I tried using Bernoulli, but it doesn't work. Also tried separating the variables but i cant seem to separate it. i also tried using the 3 cases for exact equation but to no avail. the 3rd case may work but i don't know how to simplify it so i can integrate it.
 

mr fantastic

MHF Hall of Fame
Dec 2007
16,948
6,768
Zeitgeist
i need to solve this differential equation (3y^3-xy)dx-(x^2+6xy^2)dy=0

I tried using Bernoulli, but it doesn't work. Also tried separating the variables but i cant seem to separate it. i also tried using the 3 cases for exact equation but to no avail. the 3rd case may work but i don't know how to simplify it so i can integrate it.
Are you sure it's not (3y^2 - xy) dx -(x^2 + 6xy^2) dy=0?
 
May 2010
4
0
the problem was hand written, so it may have been a mistake. what if it was squared instead of cube? how do you solve it?
 

Jester

MHF Helper
Dec 2008
2,470
1,255
Conway AR
i need to solve this differential equation (3y^3-xy)dx-(x^2+6xy^2)dy=0

I tried using Bernoulli, but it doesn't work. Also tried separating the variables but i cant seem to separate it. i also tried using the 3 cases for exact equation but to no avail. the 3rd case may work but i don't know how to simplify it so i can integrate it.
If you write the ODE as

\(\displaystyle \frac{dy}{dx} = \frac{3y^3-xy}{x^2 + 6xy^2}\)

multiply both side by 2y

\(\displaystyle 2y\frac{dy}{dx} = \frac{6y^4-2xy^2}{x^2 + 6xy^2}\)

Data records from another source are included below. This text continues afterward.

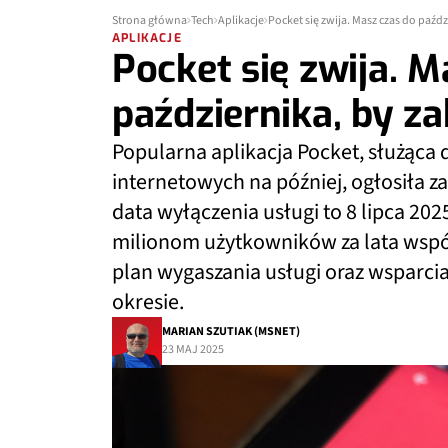
Strona główna
Tech
Aplikacje
Pocket się zwija. Masz czas do paźdz
APLIKACJE
Pocket się zwija. M
października, by za
Popularna aplikacja Pocket, służąca 
internetowych na później, ogłosiła z
data wyłączenia usługi to 8 lipca 202
milionom użytkowników za lata wspól
plan wygaszania usługi oraz wsparc
okresie.
MARIAN SZUTIAK (MSNET)
23 MAJ 2025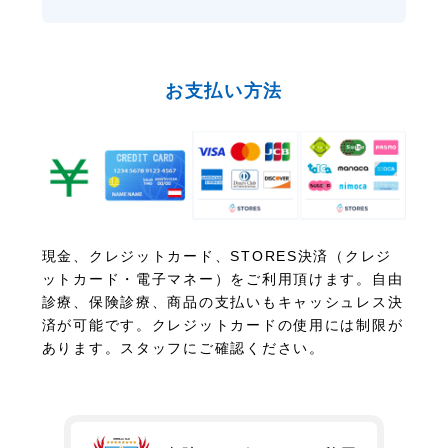
お支払い方法
現金、クレジットカード、STORES決済（クレジ
ットカード・電子マネー）をご利用頂けます。自由
診療、保険診療、商品の支払いもキャッシュレス決
済が可能です。クレジットカードの使用には制限が
あります。スタッフにご確認ください。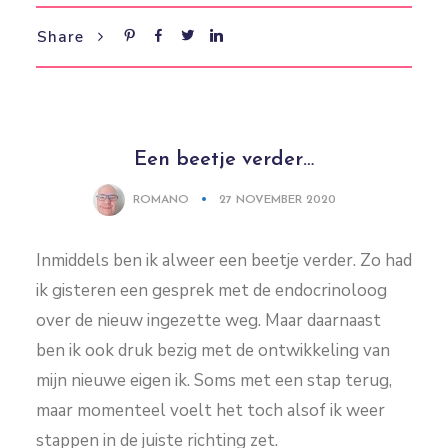
Share
Een beetje verder…
ROMANO
27 NOVEMBER 2020
Inmiddels ben ik alweer een beetje verder. Zo had
ik gisteren een gesprek met de endocrinoloog
over de nieuw ingezette weg. Maar daarnaast
ben ik ook druk bezig met de ontwikkeling van
mijn nieuwe eigen ik. Soms met een stap terug,
maar momenteel voelt het toch alsof ik weer
stappen in de juiste richting zet.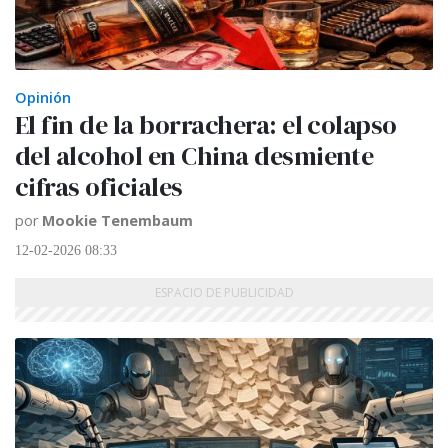
Opinión
El fin de la borrachera: el colapso
del alcohol en China desmiente
cifras oficiales
por
Mookie Tenembaum
12-02-2026 08:33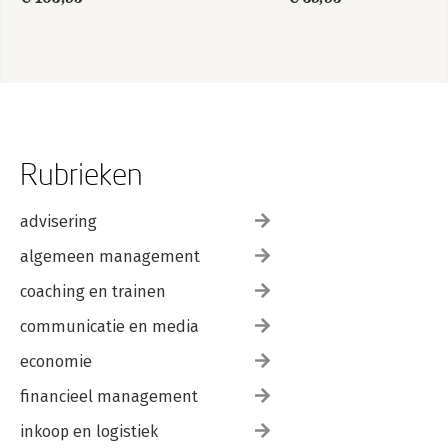
beheersen
Rubrieken
advisering
algemeen management
coaching en trainen
communicatie en media
economie
financieel management
inkoop en logistiek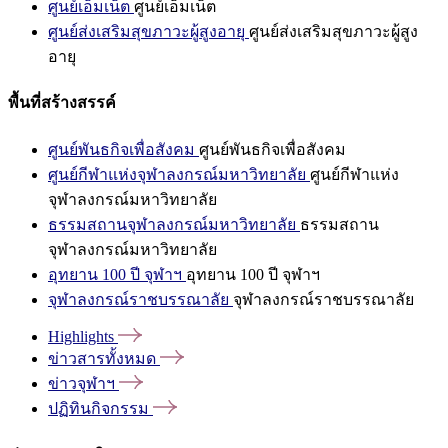
ศูนย์เอ็มเน็ต
ศูนย์เอ็มเน็ต
ศูนย์ส่งเสริมสุขภาวะผู้สูงอายุ
ศูนย์ส่งเสริมสุขภาวะผู้สูง
อายุ
พื้นที่สร้างสรรค์
ศูนย์พันธกิจเพื่อสังคม
ศูนย์พันธกิจเพื่อสังคม
ศูนย์กีฬาแห่งจุฬาลงกรณ์มหาวิทยาลัย
ศูนย์กีฬาแห่ง
จุฬาลงกรณ์มหาวิทยาลัย
ธรรมสถานจุฬาลงกรณ์มหาวิทยาลัย
ธรรมสถาน
จุฬาลงกรณ์มหาวิทยาลัย
อุทยาน 100 ปี จุฬาฯ
อุทยาน 100 ปี จุฬาฯ
จุฬาลงกรณ์ราชบรรณาลัย
จุฬาลงกรณ์ราชบรรณาลัย
Highlights
ข่าวสารทั้งหมด
ข่าวจุฬาฯ
ปฏิทินกิจกรรม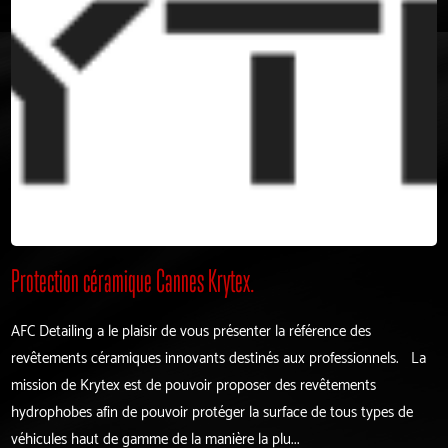
Protection céramique Cannes Krytex.
AFC Detailing a le plaisir de vous présenter la référence des
revêtements céramiques innovants destinés aux professionnels. La
mission de Krytex est de pouvoir proposer des revêtements
hydrophobes afin de pouvoir protéger la surface de tous types de
véhicules haut de gamme de la manière la plu...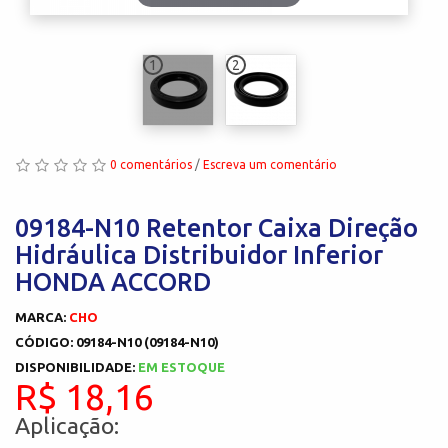
1
2
0 comentários
/
Escreva um comentário
09184-N10 Retentor Caixa Direção
Hidráulica Distribuidor Inferior
HONDA ACCORD
MARCA:
CHO
CÓDIGO: 09184-N10 (09184-N10)
DISPONIBILIDADE:
EM ESTOQUE
R$ 18,16
Aplicação: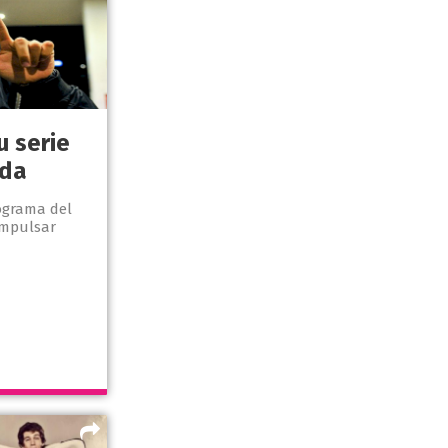
u serie
ida
ograma del
impulsar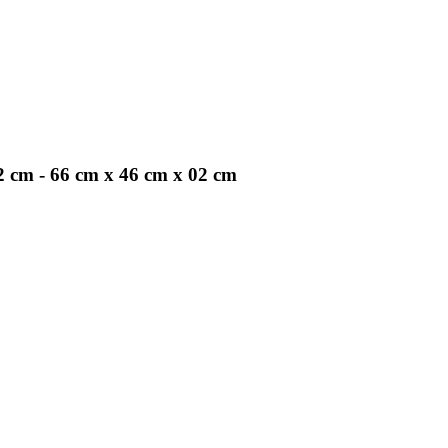
 cm - 66 cm x 46 cm x 02 cm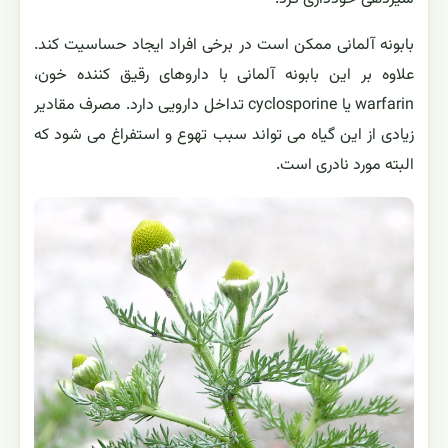
بابونه آلمانی ممکن است در برخی افراد ایجاد حساسیت کند.
علاوه بر این بابونه آلمانی با داروهای رقیق کننده خون،
warfarin یا cyclosporine تداخل دارویی دارد. مصرف مقادیر
زیادی از این گیاه می تواند سبب تهوع و استفراغ می شود که
البته مورد نادری است.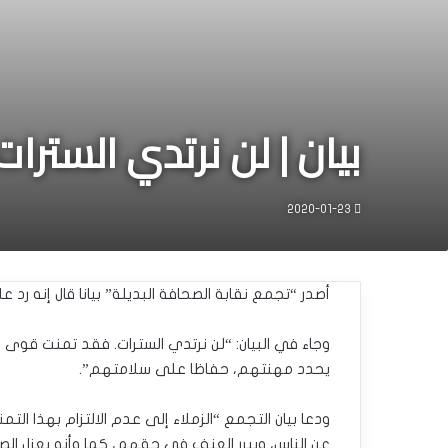
بيان | لن نرتدي السترات
2020-01-23
أصدر “تجمع نقابة الصحافة البديلة” بيانا قال إنه رد 
وجاء في البيان: “لن نرتدي السترات. فقد تمنت قوى ال
يحدد مهنتهم، حفاظا على سلامتهم”.
ودعا بيان التجمع “الزملاء إلى عدم الالتزام بهذا الت
عن الناس، ويبرر العنف في حقهم، كما وأنه يعزل الص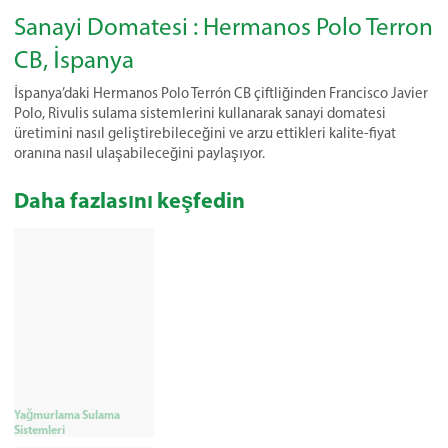
Sanayi Domatesi : Hermanos Polo Terron
CB, İspanya
İspanya’daki Hermanos Polo Terrón CB çiftliğinden Francisco Javier
Polo, Rivulis sulama sistemlerini kullanarak sanayi domatesi
üretimini nasıl geliştirebileceğini ve arzu ettikleri kalite-fiyat
oranına nasıl ulaşabileceğini paylaşıyor.
Daha fazlasını keşfedin
Yağmurlama Sulama
Sistemleri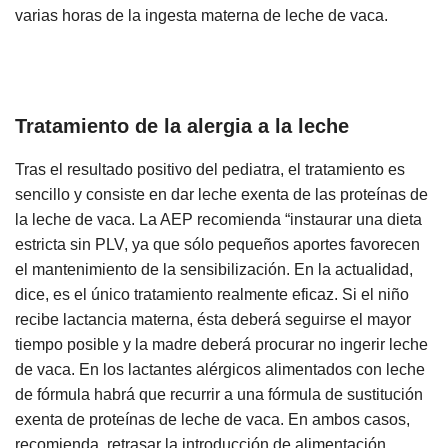
varias horas de la ingesta materna de leche de vaca.
Tratamiento de la alergia a la leche
Tras el resultado positivo del pediatra, el tratamiento es
sencillo y consiste en dar leche exenta de las proteínas de
la leche de vaca. La AEP recomienda “instaurar una dieta
estricta sin PLV, ya que sólo pequeños aportes favorecen
el mantenimiento de la sensibilización. En la actualidad,
dice, es el único tratamiento realmente eficaz. Si el niño
recibe lactancia materna, ésta deberá seguirse el mayor
tiempo posible y la madre deberá procurar no ingerir leche
de vaca. En los lactantes alérgicos alimentados con leche
de fórmula habrá que recurrir a una fórmula de sustitución
exenta de proteínas de leche de vaca. En ambos casos,
recomienda, retrasar la introducción de alimentación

and let \(\displaystyle u = y^2\) then

\(\displaystyle \frac{du}{dx} = \frac{6u^2-2xu}{x^2 + 6xu}\) (this is homogeneous).
 
  • Like
Reactions: lanczlot
May 2010
4
0
wait... how is the differential equation with u homogeneous?
 

Jester

MHF Helper
Dec 2008
2,470
1,255
Conway AR
Divide everything on the rhs by \(\displaystyle x^2\) so

\(\displaystyle
\frac{du}{dx} = \frac{6\dfrac{u^2}{x^2}-2\dfrac{u}{x}}{1 + 6\dfrac{u}{x}}\)

which of the form is \(\displaystyle \frac{du}{dx} = f\left(\frac{u}{x}\right)\).
 

Krizalid

MHF Hall of Honor
Mar 2007
3,656
1,699
Santiago, Chile
the ODE also admits an integrating factor of the form \(\displaystyle u(x,y)=x^my^n.\)